OBJECTIVES: To establish and compare the risk of hyponatraemia by systematically reviewing studies where isotonic is compared with hypotonic intravenous fluid for maintenance purposes in children.Secondly, to compare the risk of hypernatraemia, the effect on mean serum sodium concentration and the rate of attributable adverse effects of both fluid types in children.
SEARCH METHODS: We ran the search on 17 June 2013. We searched the Cochrane Injuries Group Specialised Register, Cochrane Central Register of Controlled Trials (CENTRAL, The Cochrane Library), MEDLINE (OvidSP), Embase (OvidSP), and ISI Web of Science. We also searched clinical trials registers and screened reference lists.
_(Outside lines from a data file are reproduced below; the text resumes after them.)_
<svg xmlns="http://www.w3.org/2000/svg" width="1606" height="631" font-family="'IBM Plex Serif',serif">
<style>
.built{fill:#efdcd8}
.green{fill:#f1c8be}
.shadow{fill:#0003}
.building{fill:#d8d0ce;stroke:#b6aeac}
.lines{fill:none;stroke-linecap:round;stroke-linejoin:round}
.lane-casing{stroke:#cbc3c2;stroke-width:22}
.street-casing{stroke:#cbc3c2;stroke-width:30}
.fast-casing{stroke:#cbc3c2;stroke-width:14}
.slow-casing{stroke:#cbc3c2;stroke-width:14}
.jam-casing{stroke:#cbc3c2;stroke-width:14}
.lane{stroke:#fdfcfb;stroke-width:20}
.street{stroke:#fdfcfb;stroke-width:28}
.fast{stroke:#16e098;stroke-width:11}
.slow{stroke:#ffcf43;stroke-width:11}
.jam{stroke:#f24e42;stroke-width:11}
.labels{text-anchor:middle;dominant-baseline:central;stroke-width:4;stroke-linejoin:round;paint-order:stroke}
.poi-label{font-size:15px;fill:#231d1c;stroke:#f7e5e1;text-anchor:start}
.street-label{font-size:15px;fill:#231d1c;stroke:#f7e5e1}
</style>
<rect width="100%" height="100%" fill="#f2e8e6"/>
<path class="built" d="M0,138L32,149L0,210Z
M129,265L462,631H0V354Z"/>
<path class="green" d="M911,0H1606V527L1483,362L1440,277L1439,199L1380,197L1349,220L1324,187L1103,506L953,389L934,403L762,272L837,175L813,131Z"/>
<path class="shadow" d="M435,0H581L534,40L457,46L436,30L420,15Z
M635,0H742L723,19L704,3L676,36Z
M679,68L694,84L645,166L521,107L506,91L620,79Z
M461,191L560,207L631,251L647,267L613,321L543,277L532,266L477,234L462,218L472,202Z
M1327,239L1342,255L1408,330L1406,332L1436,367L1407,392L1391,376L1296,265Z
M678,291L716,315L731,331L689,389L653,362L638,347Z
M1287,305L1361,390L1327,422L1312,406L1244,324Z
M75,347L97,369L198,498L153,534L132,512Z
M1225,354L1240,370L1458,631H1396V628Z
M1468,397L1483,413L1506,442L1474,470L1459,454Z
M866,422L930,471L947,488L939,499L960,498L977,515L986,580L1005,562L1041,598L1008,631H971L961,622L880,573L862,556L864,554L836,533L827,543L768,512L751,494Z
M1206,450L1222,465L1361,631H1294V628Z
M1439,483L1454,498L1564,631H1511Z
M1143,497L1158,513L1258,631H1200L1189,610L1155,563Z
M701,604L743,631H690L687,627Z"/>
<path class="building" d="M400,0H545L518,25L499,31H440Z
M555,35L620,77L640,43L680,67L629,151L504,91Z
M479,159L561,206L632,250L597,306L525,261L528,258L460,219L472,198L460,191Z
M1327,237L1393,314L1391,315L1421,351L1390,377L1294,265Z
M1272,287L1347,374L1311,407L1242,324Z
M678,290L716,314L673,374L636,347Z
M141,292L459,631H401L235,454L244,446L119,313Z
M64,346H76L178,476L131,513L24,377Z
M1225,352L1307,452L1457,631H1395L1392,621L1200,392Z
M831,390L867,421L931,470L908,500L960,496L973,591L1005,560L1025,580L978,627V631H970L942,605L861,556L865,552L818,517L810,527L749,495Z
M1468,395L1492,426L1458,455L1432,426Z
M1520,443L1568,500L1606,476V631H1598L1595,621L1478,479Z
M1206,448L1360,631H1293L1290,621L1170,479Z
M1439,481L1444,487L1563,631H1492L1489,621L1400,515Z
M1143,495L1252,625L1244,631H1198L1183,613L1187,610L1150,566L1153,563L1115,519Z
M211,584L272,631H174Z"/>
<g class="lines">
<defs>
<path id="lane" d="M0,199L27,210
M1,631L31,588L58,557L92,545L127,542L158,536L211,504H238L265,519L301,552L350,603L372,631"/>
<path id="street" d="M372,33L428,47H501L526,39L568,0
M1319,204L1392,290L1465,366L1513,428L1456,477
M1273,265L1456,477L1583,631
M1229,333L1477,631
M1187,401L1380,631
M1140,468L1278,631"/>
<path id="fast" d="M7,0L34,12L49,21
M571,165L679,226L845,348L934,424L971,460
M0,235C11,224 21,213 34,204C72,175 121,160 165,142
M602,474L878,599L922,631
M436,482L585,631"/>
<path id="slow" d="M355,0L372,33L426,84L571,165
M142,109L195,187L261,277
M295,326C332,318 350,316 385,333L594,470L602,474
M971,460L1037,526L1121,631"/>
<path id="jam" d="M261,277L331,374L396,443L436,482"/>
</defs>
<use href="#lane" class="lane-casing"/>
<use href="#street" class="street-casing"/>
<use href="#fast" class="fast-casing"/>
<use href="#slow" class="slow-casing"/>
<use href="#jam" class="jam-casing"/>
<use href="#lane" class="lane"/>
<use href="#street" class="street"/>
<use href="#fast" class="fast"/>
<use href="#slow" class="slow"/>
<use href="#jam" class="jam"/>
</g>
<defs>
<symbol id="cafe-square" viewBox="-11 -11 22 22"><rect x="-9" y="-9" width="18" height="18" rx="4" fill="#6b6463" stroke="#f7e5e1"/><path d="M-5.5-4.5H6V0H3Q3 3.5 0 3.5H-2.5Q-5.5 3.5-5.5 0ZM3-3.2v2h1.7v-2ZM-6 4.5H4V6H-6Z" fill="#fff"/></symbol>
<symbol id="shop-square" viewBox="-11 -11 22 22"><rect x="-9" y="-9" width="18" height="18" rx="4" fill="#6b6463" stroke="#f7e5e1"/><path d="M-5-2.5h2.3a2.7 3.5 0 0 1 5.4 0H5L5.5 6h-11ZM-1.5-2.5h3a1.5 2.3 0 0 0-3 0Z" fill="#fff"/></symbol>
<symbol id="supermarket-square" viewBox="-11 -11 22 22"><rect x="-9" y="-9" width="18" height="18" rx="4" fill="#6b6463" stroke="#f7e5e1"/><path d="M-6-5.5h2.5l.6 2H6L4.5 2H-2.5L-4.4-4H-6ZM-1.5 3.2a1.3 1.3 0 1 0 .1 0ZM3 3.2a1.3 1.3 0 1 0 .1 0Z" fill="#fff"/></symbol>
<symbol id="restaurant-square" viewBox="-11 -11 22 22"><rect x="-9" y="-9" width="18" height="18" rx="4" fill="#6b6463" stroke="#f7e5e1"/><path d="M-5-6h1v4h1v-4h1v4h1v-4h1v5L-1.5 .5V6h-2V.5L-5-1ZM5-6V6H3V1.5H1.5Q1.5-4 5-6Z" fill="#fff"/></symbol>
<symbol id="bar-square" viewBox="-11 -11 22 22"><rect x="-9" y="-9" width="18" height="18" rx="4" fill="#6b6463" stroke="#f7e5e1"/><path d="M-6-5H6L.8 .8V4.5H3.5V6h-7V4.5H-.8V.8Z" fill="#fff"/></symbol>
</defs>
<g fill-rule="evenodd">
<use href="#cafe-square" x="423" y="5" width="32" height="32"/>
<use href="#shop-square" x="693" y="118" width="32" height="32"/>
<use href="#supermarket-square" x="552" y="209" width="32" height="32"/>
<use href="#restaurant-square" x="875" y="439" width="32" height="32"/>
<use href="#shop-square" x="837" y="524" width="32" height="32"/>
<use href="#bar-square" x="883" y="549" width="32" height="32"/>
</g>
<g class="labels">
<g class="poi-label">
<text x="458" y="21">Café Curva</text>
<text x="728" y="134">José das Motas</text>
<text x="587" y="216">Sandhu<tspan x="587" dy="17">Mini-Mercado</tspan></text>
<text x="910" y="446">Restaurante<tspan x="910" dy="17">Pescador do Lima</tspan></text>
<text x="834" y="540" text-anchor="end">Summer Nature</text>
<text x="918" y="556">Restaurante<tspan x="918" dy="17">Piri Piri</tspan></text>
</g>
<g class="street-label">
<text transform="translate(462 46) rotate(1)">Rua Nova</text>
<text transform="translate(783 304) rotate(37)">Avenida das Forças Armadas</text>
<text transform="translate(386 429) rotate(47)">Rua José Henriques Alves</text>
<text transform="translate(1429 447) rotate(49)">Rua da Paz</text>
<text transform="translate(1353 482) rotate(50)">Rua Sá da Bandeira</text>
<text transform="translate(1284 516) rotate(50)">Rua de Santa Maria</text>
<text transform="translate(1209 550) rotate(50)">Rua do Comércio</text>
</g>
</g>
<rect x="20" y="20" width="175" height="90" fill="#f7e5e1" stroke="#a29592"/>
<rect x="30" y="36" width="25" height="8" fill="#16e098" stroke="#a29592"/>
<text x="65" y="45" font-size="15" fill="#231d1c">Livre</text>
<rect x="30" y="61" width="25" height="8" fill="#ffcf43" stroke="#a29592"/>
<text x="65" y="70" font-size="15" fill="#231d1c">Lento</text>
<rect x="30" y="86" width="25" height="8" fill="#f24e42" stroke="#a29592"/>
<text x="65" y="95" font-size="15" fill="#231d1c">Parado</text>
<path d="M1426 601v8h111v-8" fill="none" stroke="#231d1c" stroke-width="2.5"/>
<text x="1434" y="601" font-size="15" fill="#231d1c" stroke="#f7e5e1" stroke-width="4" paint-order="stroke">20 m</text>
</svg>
We updated this search in October 2014but these results have not yet been incorporated.
SELECTION CRITERIA: We included randomised controlled trials that compared isotonic versus hypotonic intravenous fluids for maintenance hydration in children.
DATA COLLECTION AND ANALYSIS: At least two authors assessed and extracted data for each trial. We presented dichotomous outcomes as risk ratios (RR) with 95% confidence intervals (CIs) and continuous outcomes as mean differences with 95% CIs.
MAIN RESULTS: Ten studies met the inclusion criteria, with a total of 1106 patients. The majority of the studies were performed in surgical or intensive care populations (or both). There was considerable variation in the composition of intravenous fluid, particularly hypotonic fluid, used in the studies. There was a low risk of bias for most of the included studies. Ten studies provided data for our primary outcome, a total of 449 patients in the analysis received isotonic fluid, while 521 received hypotonic fluid. Those who received isotonic fluid had a substantially lower risk of hyponatraemia (17% versus 34%; RR 0.48; 95% CI 0.38 to 0.60, high quality evidence). It is unclear whether there is an increased risk of hypernatraemia when isotonic fluids are used (4% versus 3%; RR 1.24; 95% CI 0.65 to 2.38, nine studies, 937 participants, low quality evidence), although the absolute number of patients developing hypernatraemia was low. Most studies had safety restrictions included in their methodology, preventing detailed investigation of serious adverse events.
AUTHORS' CONCLUSIONS: Isotonic intravenous maintenance fluids with sodium concentrations similar to that of plasma reduce the risk of hyponatraemia when compared with hypotonic intravenous fluids. These results apply for the first 24 hours of administration in a wide group of primarily surgical paediatric patients with varying severities of illness.